Pero una mirada más detenida reveló la verdad. Los elfos —conocidos por sus artes mágicas mecánicas— habían organizado su propio sistema de iluminación. Las lámparas dependientes de la Tumpa-chumpa que un día habían iluminado la Factría estaban frías y apagadas.

Y en aquel extremo de la Factría no había ninguna luz encendida. Aquella parte del local estaba vacía, desierta. Los elfos estaban acampados en el otro extremo, cerca de la entrada. Haplo estaba a ras de una ordenada fila de camastros colocados contra la pared. Los elfos estaban en movimiento, unos barriendo el suelo, otros comprobando las armas. Algunos dormían. Vio a varios en torno a una olla de la que salía una nube de vapor y un aroma fragante.
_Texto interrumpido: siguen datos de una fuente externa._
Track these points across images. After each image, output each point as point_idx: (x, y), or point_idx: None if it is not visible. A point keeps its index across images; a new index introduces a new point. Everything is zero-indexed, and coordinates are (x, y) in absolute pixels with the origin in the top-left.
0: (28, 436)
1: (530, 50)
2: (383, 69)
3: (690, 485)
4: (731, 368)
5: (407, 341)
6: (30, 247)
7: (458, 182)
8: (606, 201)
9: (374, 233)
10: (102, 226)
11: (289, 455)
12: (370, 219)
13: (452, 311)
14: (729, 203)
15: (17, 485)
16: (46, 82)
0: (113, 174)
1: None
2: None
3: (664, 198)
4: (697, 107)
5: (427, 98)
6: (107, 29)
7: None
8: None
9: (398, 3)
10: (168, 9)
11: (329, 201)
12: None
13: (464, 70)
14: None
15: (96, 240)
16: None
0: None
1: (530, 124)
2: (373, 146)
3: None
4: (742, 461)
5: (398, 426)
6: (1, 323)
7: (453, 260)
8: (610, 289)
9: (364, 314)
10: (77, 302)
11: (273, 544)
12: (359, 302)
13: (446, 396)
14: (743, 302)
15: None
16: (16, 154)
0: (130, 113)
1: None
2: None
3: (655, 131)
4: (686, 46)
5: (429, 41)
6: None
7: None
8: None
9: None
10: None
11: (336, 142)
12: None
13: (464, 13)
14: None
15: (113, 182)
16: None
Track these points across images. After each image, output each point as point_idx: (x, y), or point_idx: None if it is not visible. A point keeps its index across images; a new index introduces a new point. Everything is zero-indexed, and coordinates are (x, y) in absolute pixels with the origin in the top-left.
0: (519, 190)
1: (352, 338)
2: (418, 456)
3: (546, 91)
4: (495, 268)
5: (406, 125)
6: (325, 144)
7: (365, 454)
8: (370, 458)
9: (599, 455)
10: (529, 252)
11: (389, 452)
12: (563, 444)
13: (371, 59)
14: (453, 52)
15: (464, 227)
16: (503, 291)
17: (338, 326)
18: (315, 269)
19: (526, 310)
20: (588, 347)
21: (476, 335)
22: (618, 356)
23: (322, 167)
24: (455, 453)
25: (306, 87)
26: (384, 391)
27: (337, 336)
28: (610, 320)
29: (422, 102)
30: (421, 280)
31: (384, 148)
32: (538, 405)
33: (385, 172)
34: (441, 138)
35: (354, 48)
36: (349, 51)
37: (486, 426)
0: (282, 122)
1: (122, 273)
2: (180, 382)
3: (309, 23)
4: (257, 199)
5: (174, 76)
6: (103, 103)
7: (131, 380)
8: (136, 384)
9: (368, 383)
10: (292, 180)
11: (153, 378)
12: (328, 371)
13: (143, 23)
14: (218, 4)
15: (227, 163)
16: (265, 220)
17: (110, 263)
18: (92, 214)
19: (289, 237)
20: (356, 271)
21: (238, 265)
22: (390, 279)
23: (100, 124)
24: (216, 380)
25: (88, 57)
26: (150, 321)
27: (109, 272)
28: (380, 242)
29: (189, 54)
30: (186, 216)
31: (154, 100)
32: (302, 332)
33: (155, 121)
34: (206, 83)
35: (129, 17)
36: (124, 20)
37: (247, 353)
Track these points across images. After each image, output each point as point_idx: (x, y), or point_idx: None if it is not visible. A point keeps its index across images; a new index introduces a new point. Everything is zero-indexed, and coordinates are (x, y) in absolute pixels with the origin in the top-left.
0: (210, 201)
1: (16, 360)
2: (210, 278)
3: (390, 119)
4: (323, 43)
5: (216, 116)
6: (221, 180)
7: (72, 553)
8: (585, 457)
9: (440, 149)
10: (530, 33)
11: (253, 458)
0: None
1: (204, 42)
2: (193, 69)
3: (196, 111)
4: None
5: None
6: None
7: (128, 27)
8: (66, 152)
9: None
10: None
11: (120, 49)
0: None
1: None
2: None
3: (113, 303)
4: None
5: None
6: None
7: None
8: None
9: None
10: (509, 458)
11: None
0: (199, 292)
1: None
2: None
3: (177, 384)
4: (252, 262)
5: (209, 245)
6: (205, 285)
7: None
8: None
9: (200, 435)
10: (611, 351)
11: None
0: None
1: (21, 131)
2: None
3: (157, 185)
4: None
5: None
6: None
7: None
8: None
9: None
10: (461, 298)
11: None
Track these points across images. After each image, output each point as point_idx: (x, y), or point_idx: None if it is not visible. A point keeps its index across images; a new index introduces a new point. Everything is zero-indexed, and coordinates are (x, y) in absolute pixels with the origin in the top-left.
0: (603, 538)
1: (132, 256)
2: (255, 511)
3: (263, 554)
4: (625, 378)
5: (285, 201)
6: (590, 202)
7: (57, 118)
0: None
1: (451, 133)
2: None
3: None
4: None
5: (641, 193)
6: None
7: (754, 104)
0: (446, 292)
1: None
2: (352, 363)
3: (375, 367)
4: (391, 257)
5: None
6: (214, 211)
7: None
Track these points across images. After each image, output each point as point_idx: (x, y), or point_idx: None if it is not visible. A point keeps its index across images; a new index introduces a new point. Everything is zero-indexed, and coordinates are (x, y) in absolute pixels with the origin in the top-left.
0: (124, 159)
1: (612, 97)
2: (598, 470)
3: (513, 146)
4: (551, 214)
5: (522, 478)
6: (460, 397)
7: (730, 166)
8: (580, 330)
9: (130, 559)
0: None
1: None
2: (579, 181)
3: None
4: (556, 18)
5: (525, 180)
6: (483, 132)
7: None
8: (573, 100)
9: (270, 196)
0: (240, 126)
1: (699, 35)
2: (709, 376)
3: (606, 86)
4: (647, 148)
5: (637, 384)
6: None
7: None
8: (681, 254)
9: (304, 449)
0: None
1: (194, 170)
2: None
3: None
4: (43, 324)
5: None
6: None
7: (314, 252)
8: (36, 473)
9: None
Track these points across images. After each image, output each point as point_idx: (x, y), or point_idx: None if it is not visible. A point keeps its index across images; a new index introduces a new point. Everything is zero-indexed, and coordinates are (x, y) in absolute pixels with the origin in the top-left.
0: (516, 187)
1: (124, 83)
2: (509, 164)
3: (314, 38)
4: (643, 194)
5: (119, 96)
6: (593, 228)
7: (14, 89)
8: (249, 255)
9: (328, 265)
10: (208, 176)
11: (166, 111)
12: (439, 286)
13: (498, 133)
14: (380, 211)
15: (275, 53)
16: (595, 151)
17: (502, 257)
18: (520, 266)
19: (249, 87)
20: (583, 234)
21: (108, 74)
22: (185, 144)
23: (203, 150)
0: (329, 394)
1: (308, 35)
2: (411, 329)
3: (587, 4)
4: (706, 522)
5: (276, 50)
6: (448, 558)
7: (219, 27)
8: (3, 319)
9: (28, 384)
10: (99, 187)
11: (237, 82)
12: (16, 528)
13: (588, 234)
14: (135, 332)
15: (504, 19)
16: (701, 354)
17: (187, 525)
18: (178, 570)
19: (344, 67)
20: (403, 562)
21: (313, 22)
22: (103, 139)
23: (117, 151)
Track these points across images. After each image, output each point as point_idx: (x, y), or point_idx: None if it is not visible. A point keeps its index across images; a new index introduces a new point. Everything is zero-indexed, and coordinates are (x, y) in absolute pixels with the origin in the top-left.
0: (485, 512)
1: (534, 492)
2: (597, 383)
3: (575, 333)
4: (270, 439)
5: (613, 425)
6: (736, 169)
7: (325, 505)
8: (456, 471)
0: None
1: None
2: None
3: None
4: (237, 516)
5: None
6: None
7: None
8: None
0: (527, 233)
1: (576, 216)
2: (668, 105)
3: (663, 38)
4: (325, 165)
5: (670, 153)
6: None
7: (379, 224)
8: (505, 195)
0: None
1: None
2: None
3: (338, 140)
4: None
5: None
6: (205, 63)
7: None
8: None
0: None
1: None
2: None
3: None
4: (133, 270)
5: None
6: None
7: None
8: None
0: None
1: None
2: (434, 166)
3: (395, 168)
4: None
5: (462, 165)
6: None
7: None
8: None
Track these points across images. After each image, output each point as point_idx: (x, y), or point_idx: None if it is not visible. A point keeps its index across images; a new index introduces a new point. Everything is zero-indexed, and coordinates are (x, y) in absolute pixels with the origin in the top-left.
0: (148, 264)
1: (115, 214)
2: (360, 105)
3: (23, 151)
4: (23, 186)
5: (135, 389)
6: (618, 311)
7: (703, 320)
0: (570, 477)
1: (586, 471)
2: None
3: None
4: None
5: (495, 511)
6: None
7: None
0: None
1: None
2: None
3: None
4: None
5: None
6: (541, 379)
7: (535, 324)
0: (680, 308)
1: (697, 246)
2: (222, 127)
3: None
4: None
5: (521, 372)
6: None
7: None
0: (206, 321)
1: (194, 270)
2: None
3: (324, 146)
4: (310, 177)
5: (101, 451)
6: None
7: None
Un grupo estaba acuclillado en el suelo, dedicado a algún tipo de juego según se deducía de sus comentarios sobre «apuestas» y de sus exclamaciones de triunfo o de desengaño. Nadie prestaba la menor atención a la zona de la Factría donde estaba Haplo. El sistema de iluminación ni siquiera llegaba hasta aquella parte.

Justo delante de donde se encontraba, distinguió la estatua del dictor: la figura cubierta con capa y capucha de un sartán que sostenía en una mano un único globo ocular, que miraba fijamente. Haplo dedicó un instante a examinar el ojo y se alegró de comprobar que estaba tan oscuro y sin vida como la máquina.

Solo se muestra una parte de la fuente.